Markov Chains

Understanding Markov chains.
Author

Vannsh Jani

Published

August 27, 2023

What are Markov models?

Markov models are mathematical models which are used to model sequential data, where the current observation is dependant on the past observations. Markov chains are the simplest markov models wherein, the current observation is only dependant on the previous observation and not dependant on observations prior to previous observations.

This can be represented by,

\[ P(x_t|x_1,x_2,...x_{t-1})=P(x_t|x_{t-1}) \]

Following is how we can represent the dependencies in data

We can can calculate probability of a sequence as follows,

\[ P(x_1,x_2,..x_n)=P(x_1)P(x_2|x_1)P(x_3|x_2)...P(x_n|x_{n-1}) \]

What this basically says is, The probability of any observation \(x_i\), is only dependant on \(x_{i-1} \quad \forall \quad i \in [2,n]\).

\(P(x_1)\), is called the prior probability for the state/observation initially. The prior probability is the probability for starting from one of the states. It is denoted by \(\pi_i=P(x_1=i)\), where \(i\) denotes the initial state from all possible states. The prior probability is one of the parameters of the Markov chain model.

Another parameter for the Markov chain model is the transition matrix denoted by \(A\). If there are \(K\) states, the transition matrix will be a \(K\)x\(K\) matrix, where \(A_{ij}=P(x_t=j|x_{t-1}=i)\).

Let’s take an example for 3 states.

We can use the markov chain model to predict which city we will go to next, given the city we are in currently.

Let’s assume the 3 cities/states to be Bangalore, Chennai and Mumbai and following is the transition matrix for this example.

Bangalore Chennai Mumbai
Bangalore 0.3 0.4 0.3
Chennai 0.2 0.1 0.7
Mumbai 0.4 0.4 0.2

The sum of each row of the transition matrix must sum up to 1 as it covers all the possibilities.

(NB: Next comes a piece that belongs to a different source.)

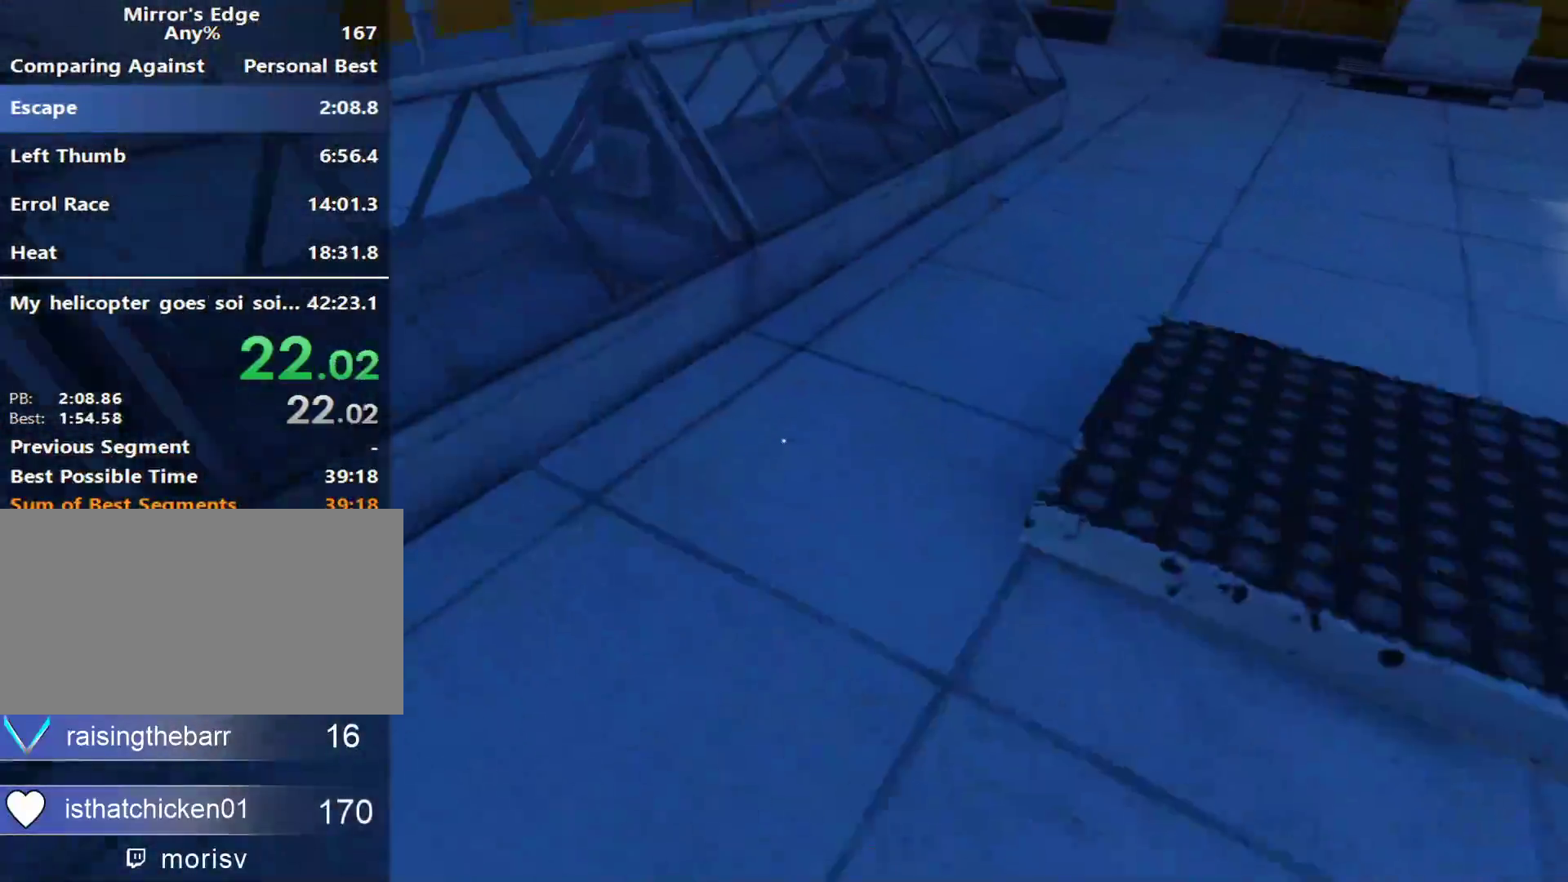
{"keys": ["shift", "w"], "mouse": [], "events": [[100, "space", "down"], [183, "shift", "down"], [233, "space", "up"]]}
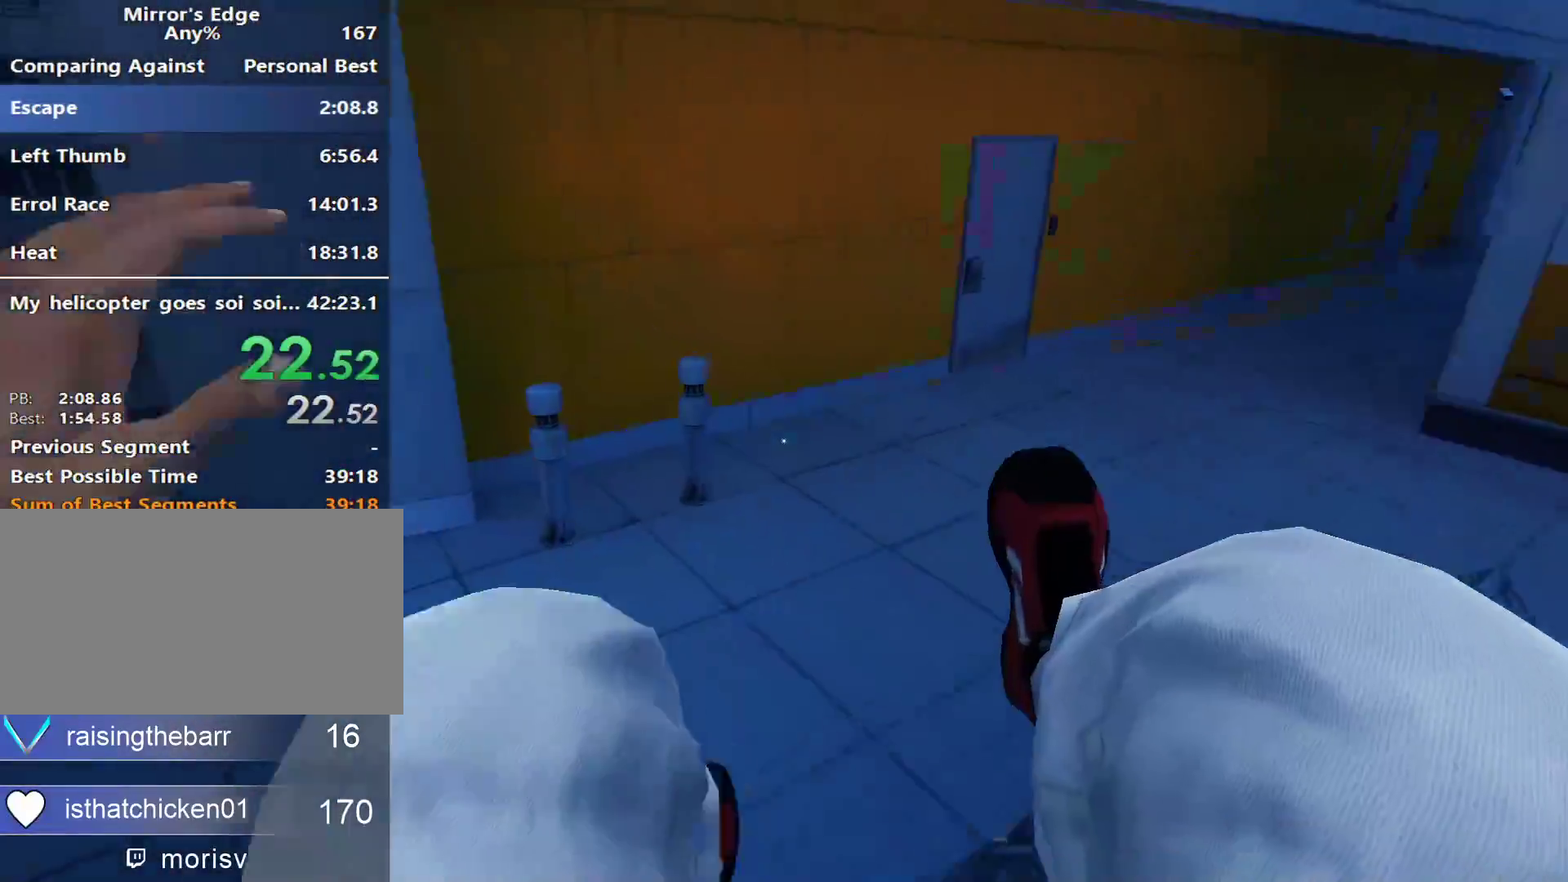
{"keys": ["d", "space"], "mouse": [], "events": [[67, "shift", "up"], [150, "d", "down"], [250, "w", "up"], [483, "space", "down"]]}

Following is the markov transition graph, which shows the probabilities of going from one city to another.

Markov chain sampling

We can generate a sequence of observations using the following,

  1. Select initial state\((x_1)\) using \(\pi\).
  2. Sample the state\((x_t)\) from \(A\) and \(x_{t-1}\), for \(t \in[2,..,T]\).

Let’s take the above example and generate a sequence of 6 time stamps.

prior probability
Bangalore 0.4
Chennai 0.2
Mumbai 0.4

You can change the values of prior probabilities and probabilities in the transition matrix in the link given below.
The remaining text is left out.